Tabi orada ki seyahat bedelleri de kamu bütçesinden karşılanmakta.
Keşfedilecek çok yer ve proje vardır bu sayede!!!!
Seçilen meclis üyesinin yapması gereken ilk iş vakit kaybetmeden pasaport çıkarmak ve sıranın kendisine gelecek zamanı beklemek.
Pasaporta daha önce ihtiyaç olmadığından, hazırda yok ne yapsın…
Seçilmiş olanın önemli görevlerinden biridir, pasaport işlemi.

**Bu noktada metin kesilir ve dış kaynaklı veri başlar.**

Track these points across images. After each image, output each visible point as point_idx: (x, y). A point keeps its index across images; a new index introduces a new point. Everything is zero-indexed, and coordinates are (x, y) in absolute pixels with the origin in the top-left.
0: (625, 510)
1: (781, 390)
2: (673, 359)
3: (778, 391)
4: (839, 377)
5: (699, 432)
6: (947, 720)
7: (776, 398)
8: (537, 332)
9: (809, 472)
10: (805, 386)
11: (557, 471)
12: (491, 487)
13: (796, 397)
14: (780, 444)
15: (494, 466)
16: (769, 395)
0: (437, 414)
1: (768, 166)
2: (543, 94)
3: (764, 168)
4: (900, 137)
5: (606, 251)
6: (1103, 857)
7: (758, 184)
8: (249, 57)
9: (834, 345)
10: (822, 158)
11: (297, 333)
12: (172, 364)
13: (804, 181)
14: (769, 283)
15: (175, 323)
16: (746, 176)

Yapılan nedir; yerinde incelenen projeler ve tatbik edilmesi. Bu işlemi yapmaya giden Belediye ekibinde bir tek o işten anlayan teknik personel olmaz. Harici mesleği olmayan, kaldırımı bastığı yerden ibaret sayan konuya sağır meclis kadroları.
Maksadına hizmet edilmiş seyahatleri dışında tutarak haksızlık yapmadan, hiçbir amaca hizmet etmeyen yalnızca kendi egolarına hizmet eden seyahatleridir itiraz.
Soran sorgulayan, denetleyeni de olmayınca meydan boş.
Şahsım bütçesi gibi harcamaların önü alınamıyor gerçi kendi paraları olsa bu kadar rahat harcamazlardı sanırım.